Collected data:

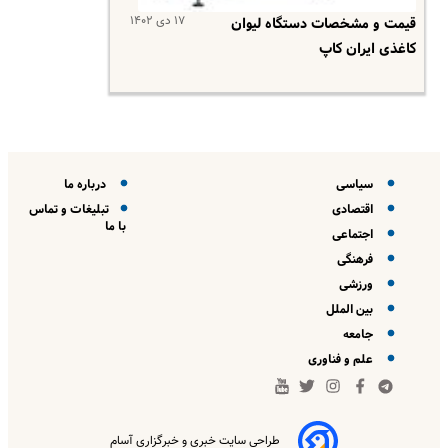
۱۷ دی ۱۴۰۲
قیمت و مشخصات دستگاه لیوان
کاغذی ایران کاپ
سیاسی
درباره ما
اقتصادی
تبلیغات و تماس
با ما
اجتماعی
فرهنگی
ورزشی
بین الملل
جامعه
علم و فناوری
طراحی سایت خبری و خبرگزاری آسام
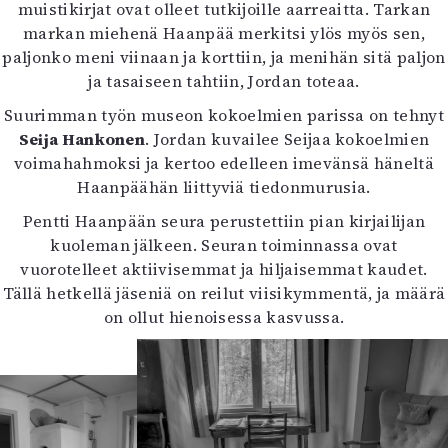
muistikirjat ovat olleet tutkijoille aarreaitta. Tarkan
markan miehenä Haanpää merkitsi ylös myös sen,
paljonko meni viinaan ja korttiin, ja menihän sitä paljon
ja tasaiseen tahtiin, Jordan toteaa.
Suurimman työn museon kokoelmien parissa on tehnyt
Seija Hankonen
. Jordan kuvailee Seijaa kokoelmien
voimahahmoksi ja kertoo edelleen imevänsä häneltä
Haanpäähän liittyviä tiedonmurusia.
Pentti Haanpään seura perustettiin pian kirjailijan
kuoleman jälkeen. Seuran toiminnassa ovat
vuorotelleet aktiivisemmat ja hiljaisemmat kaudet.
Tällä hetkellä jäseniä on reilut viisikymmentä, ja määrä
on ollut hienoisessa kasvussa.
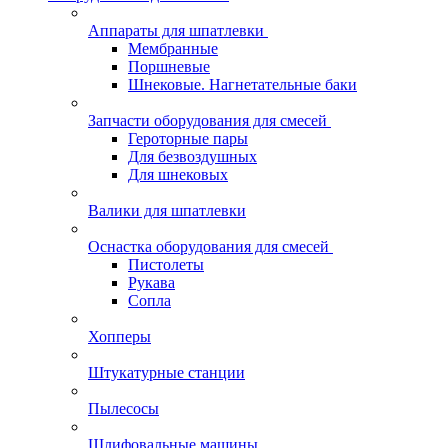
Аппараты для шпатлевки
Мембранные
Поршневые
Шнековые. Нагнетательные баки
Запчасти оборудования для смесей
Героторные пары
Для безвоздушных
Для шнековых
Валики для шпатлевки
Оснастка оборудования для смесей
Пистолеты
Рукава
Сопла
Хопперы
Штукатурные станции
Пылесосы
Шлифовальные машины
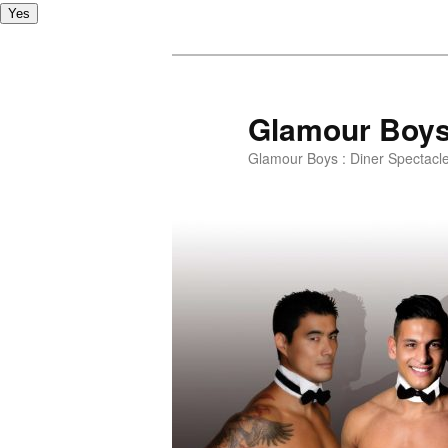
Yes
Glamour Boy
Glamour Boys : Diner Spectacl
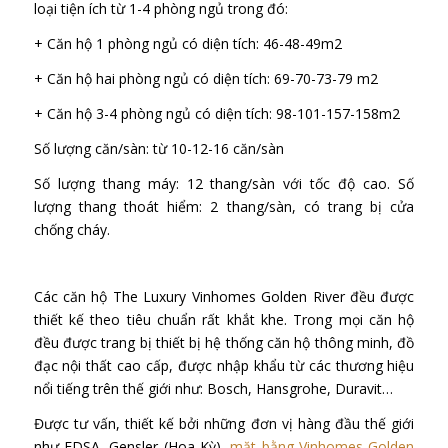
loại tiện ích từ 1-4 phòng ngủ trong đó:
+ Căn hộ 1 phòng ngủ có diện tích: 46-48-49m2
+ Căn hộ hai phòng ngủ có diện tích: 69-70-73-79 m2
+ Căn hộ 3-4 phòng ngủ có diện tích: 98-101-157-158m2
Số lượng căn/sàn: từ 10-12-16 căn/sàn
Số lượng thang máy: 12 thang/sàn với tốc độ cao.
Số
lượng thang thoát hiểm: 2 thang/sàn, có trang bị cửa
chống cháy.
Các căn hộ The Luxury Vinhomes Golden River đều được
thiết kế theo tiêu chuẩn rất khắt khe. Trong mọi căn hộ
đều được trang bị thiết bị hệ thống căn hộ thông minh, đồ
đạc nội thất cao cấp, được nhập khẩu từ các thương hiệu
nổi tiếng trên thế giới như: Bosch, Hansgrohe, Duravit…
Được tư vấn, thiết kế bởi những đơn vị hàng đầu thế giới
như EDSA, Gensler (Hoa Kỳ),
mặt bằng Vinhomes Golden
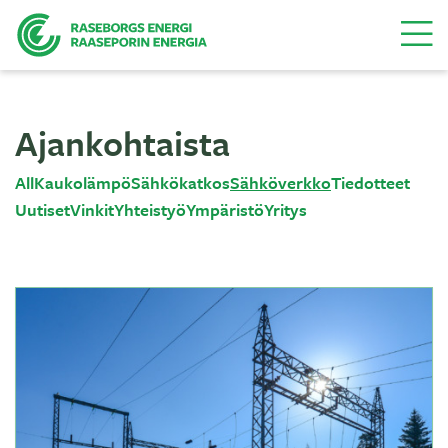
Valikk
Ajankohtaista
All
Kaukolämpö
Sähkökatkos
Sähköverkko
Tiedotteet
Uutiset
Vinkit
Yhteistyö
Ympäristö
Yritys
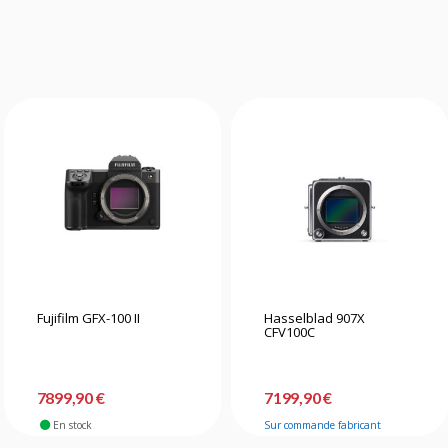
Fujifilm GFX-100 II
Hasselblad 907X
CFV100C
7899,90 €
7199,90 €
En stock
Sur commande fabricant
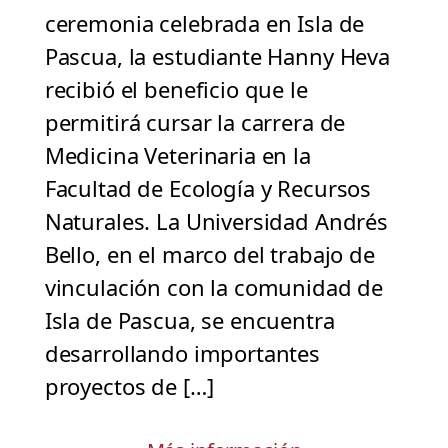
ceremonia celebrada en Isla de
Pascua, la estudiante Hanny Heva
recibió el beneficio que le
permitirá cursar la carrera de
Medicina Veterinaria en la
Facultad de Ecología y Recursos
Naturales. La Universidad Andrés
Bello, en el marco del trabajo de
vinculación con la comunidad de
Isla de Pascua, se encuentra
desarrollando importantes
proyectos de […]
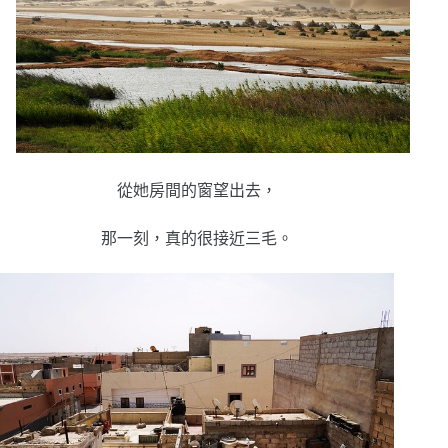
從她房間的窗望出去，
那一刻，真的很接近三毛。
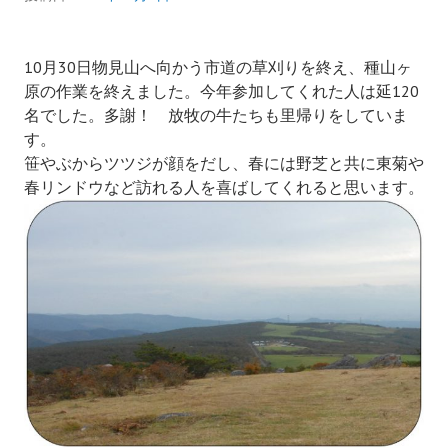
10月30日物見山へ向かう市道の草刈りを終え、種山ヶ
原の作業を終えました。今年参加してくれた人は延120
名でした。多謝！ 放牧の牛たちも里帰りをしていま
す。
笹やぶからツツジが顔をだし、春には野芝と共に東菊や
春リンドウなど訪れる人を喜ばしてくれると思います。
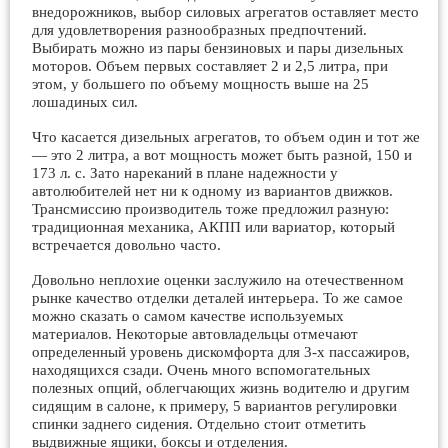
внедорожников, выбор силовых агрегатов оставляет место
для удовлетворения разнообразных предпочтений.
Выбирать можно из пары бензиновых и пары дизельных
моторов. Объем первых составляет 2 и 2,5 литра, при
этом, у большего по объему мощность выше на 25
лошадиных сил.
Что касается дизельных агрегатов, то объем один и тот же
— это 2 литра, а вот мощность может быть разной, 150 и
173 л. с. Зато нареканий в плане надежности у
автолюбителей нет ни к одному из вариантов движков.
Трансмиссию производитель тоже предложил разную:
традиционная механика, АКПП или вариатор, который
встречается довольно часто.
Довольно неплохие оценки заслужило на отечественном
рынке качество отделки деталей интерьера. То же самое
можно сказать о самом качестве используемых
материалов. Некоторые автовладельцы отмечают
определенный уровень дискомфорта для 3-х пассажиров,
находящихся сзади. Очень много вспомогательных
полезных опций, облегчающих жизнь водителю и другим
сидящим в салоне, к примеру, 5 вариантов регулировки
спинки заднего сидения. Отдельно стоит отметить
выдвижные ящики, боксы и отделения.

**WHAT YOU ARE ASKED TO DO:**
Copy every line of the material above word for word, leaving out the pictures.

**COMPLETED TASK:**
۱۷ دی ۱۴۰۲
قیمت و مشخصات دستگاه لیوان
کاغذی ایران کاپ
سیاسی
درباره ما
اقتصادی
تبلیغات و تماس
با ما
اجتماعی
فرهنگی
ورزشی
بین الملل
جامعه
علم و فناوری
طراحی سایت خبری و خبرگزاری آسام
muistikirjat ovat olleet tutkijoille aarreaitta. Tarkan
markan miehenä Haanpää merkitsi ylös myös sen,
paljonko meni viinaan ja korttiin, ja menihän sitä paljon
ja tasaiseen tahtiin, Jordan toteaa.
Suurimman työn museon kokoelmien parissa on tehnyt
Seija Hankonen
. Jordan kuvailee Seijaa kokoelmien
voimahahmoksi ja kertoo edelleen imevänsä häneltä
Haanpäähän liittyviä tiedonmurusia.
Pentti Haanpään seura perustettiin pian kirjailijan
kuoleman jälkeen. Seuran toiminnassa ovat
vuorotelleet aktiivisemmat ja hiljaisemmat kaudet.
Tällä hetkellä jäseniä on reilut viisikymmentä, ja määrä
on ollut hienoisessa kasvussa.
Аппараты для шпатлевки
Мембранные
Поршневые
Шнековые. Нагнетательные баки
Запчасти оборудования для смесей
Героторные пары
Для безвоздушных
Для шнековых
Валики для шпатлевки
Оснастка оборудования для смесей
Пистолеты
Рукава
Сопла
Хопперы
Штукатурные станции
Пылесосы
Шлифовальные машины
Yes
Glamour Boy
Glamour Boys : Diner Spectacl
loại tiện ích từ 1-4 phòng ngủ trong đó:
+ Căn hộ 1 phòng ngủ có diện tích: 46-48-49m2
+ Căn hộ hai phòng ngủ có diện tích: 69-70-73-79 m2
+ Căn hộ 3-4 phòng ngủ có diện tích: 98-101-157-158m2
Số lượng căn/sàn: từ 10-12-16 căn/sàn
Số lượng thang máy: 12 thang/sàn với tốc độ cao.
Số
lượng thang thoát hiểm: 2 thang/sàn, có trang bị cửa
chống cháy.
Các căn hộ The Luxury Vinhomes Golden River đều được
thiết kế theo tiêu chuẩn rất khắt khe. Trong mọi căn hộ
đều được trang bị thiết bị hệ thống căn hộ thông minh, đồ
đạc nội thất cao cấp, được nhập khẩu từ các thương hiệu
nổi tiếng trên thế giới như: Bosch, Hansgrohe, Duravit…
Được tư vấn, thiết kế bởi những đơn vị hàng đầu thế giới
như EDSA, Gensler (Hoa Kỳ),
mặt bằng Vinhomes Golden
Valikk
Ajankohtaista
All
Kaukolämpö
Sähkökatkos
Sähköverkko
Tiedotteet
Uutiset
Vinkit
Yhteistyö
Ympäristö
Yritys
Fujifilm GFX-100 II
Hasselblad 907X
CFV100C
7899,90 €
7199,90 €
En stock
Sur commande fabricant
ceremonia celebrada en Isla de
Pascua, la estudiante Hanny Heva
recibió el beneficio que le
permitirá cursar la carrera de
Medicina Veterinaria en la
Facultad de Ecología y Recursos
Naturales. La Universidad Andrés
Bello, en el marco del trabajo de
vinculación con la comunidad de
Isla de Pascua, se encuentra
desarrollando importantes
proyectos de […]
從她房間的窗望出去，
那一刻，真的很接近三毛。
10月30日物見山へ向かう市道の草刈りを終え、種山ヶ
原の作業を終えました。今年参加してくれた人は延120
名でした。多謝！ 放牧の牛たちも里帰りをしていま
す。
笹やぶからツツジが顔をだし、春には野芝と共に東菊や
春リンドウなど訪れる人を喜ばしてくれると思います。
внедорожников, выбор силовых агрегатов оставляет место
для удовлетворения разнообразных предпочтений.
Выбирать можно из пары бензиновых и пары дизельных
моторов. Объем первых составляет 2 и 2,5 литра, при
этом, у большего по объему мощность выше на 25
лошадиных сил.
Что касается дизельных агрегатов, то объем один и тот же
— это 2 литра, а вот мощность может быть разной, 150 и
173 л. с. Зато нареканий в плане надежности у
автолюбителей нет ни к одному из вариантов движков.
Трансмиссию производитель тоже предложил разную:
традиционная механика, АКПП или вариатор, который
встречается довольно часто.
Довольно неплохие оценки заслужило на отечественном
рынке качество отделки деталей интерьера. То же самое
можно сказать о самом качестве используемых
материалов. Некоторые автовладельцы отмечают
определенный уровень дискомфорта для 3-х пассажиров,
находящихся сзади. Очень много вспомогательных
полезных опций, облегчающих жизнь водителю и другим
сидящим в салоне, к примеру, 5 вариантов регулировки
спинки заднего сидения. Отдельно стоит отметить
выдвижные ящики, боксы и отделения.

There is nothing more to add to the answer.